Questa secondo Tufekci è la tipica architettura persuasiva di tipo fisico, ma cosa accade quando la realtà viene a mancare e con essa i limiti di spazio che comporta? Si hanno delle impalcature su scala globale, infinite, interconnesse e in continuo sviluppo perché progettate per adattarsi ai desideri, più che ai bisogni, del cliente. I cosiddetti programmi di Machine learning (e cioè di apprendimento automatico) stanno infatti alla base del consumo online e sono progettati per imparare dalla loro esperienza raccogliendo dati e analizzandoli, comparandoli e trasferendoli da soggetto a soggetto in base al bisogno. Gli algoritmi che costituiscono tali sistemi informatici stanno però diventando così avanzati da non necessitare più di alcun programma creato da menti umane: ciò che imparano avviene appreso unicamente da loro stessi.

Si penserà che una pubblicità in più su qualcosa che piace non possa essere poi tanto nociva, si può scorrere ed evitarla e questo è vero, ma cosa accade quando i contenuti che vengono mostrati a chi naviga su siti come YouTube, Google o Facebook non sono ugualmente innocui? L’esperta di tecno-sociologia l’ha dimostrato partendo da una riflessione nata durante l’osservazione dei raduni per la campagna presidenziale di Trump nel 2016. Passando in rassegna i video dei discorsi del candidato repubblicano, ciò che non ha potuto non notare è stato che la piattaforma le forniva di volta in volta tra gli up next (ossia la colonna laterale che mostra contenuti simili che potrebbero interessare e i cui video partono automaticamente dopo la fine di quello in corso) filmati di suprematisti bianchi in ordine crescente di estremismo. Ebbene, secondo Tufekci la strategia alla base di questo sistema sarebbe quella di attrarre lo spettatore con contenuti sempre più radicali in modo da trattenerlo con più probabilità sulla piattaforma e, magari, il più a lungo possibile. Stessa strategia utilizzata anche da Google, Amazon, Facebook, Pinterest e così via.

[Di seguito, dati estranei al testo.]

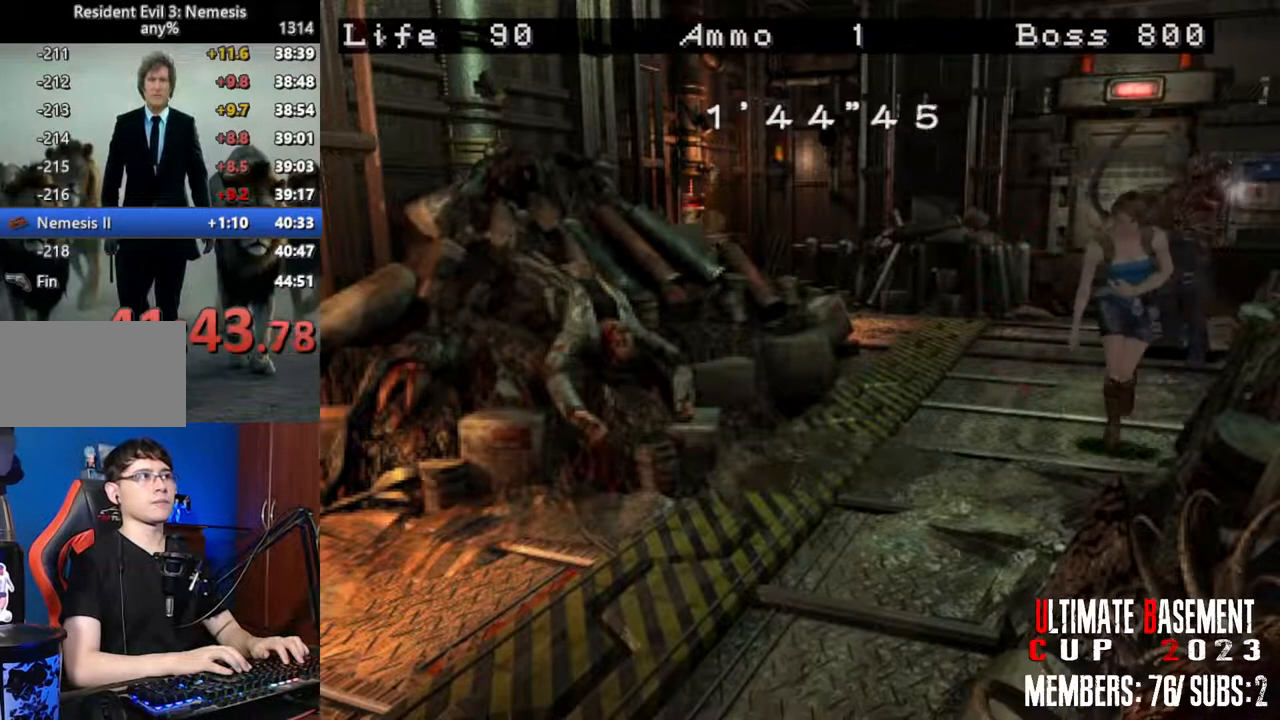
{"keys": ["shift", "w"], "events": [[200, "d", "up"]]}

Il lato negativo, tuttavia, risiede nel fattore etico di tutta la questione e che spesso è quello a venire ingenuamente (si spera) tralasciato: quando si tratta di tracciare i profili e di conseguenza gli interessi degli utenti, questo processo non coinvolge solamente la parte “innocua” del web, ma anche quella pericolosa composta di estremisti e fanatici che vengono così incoraggiati a percorrere una strada già di per sé discutibile e indirizzati verso gruppi che condividono le stesse idee. Una spinta che ProPublica e BuzzFeed hanno già dimostrato essere pericolosamente reale in siti come Facebook e Google.

La maggiore attenzione va quindi rivolta all’uso che di tali siti e relativi algoritmi se ne fa. Ciò che viene mostrato ogni giorno a milioni di utenti condiziona le loro emozioni, le loro decisioni, il loro orientamento politico, sociale, professionale, etc. Perciò, cosa può accadere se le informazioni di base che si ricevono cambiano da individuo a individuo? Cosa può accadere se il punto di vista oggettivo da cui partire non è più così oggettivo, ma manipolato e solo parziale? Cosa succede quando le debolezze di qualcuno vengono sfruttate per fini personali? Sebbene sembri incredibile, le possibilità e il potere che questi meccanismi invisibili offrono sono a dir poco illimitati e per questa ragione devono essere tenuti sotto controllo da quella cosa che ancora manca alle grandi intelligenze artificiali: l’etica umana che ancora permette ad alcuni individui di distinguere tra giusto e sbagliato, benefico e nocivo.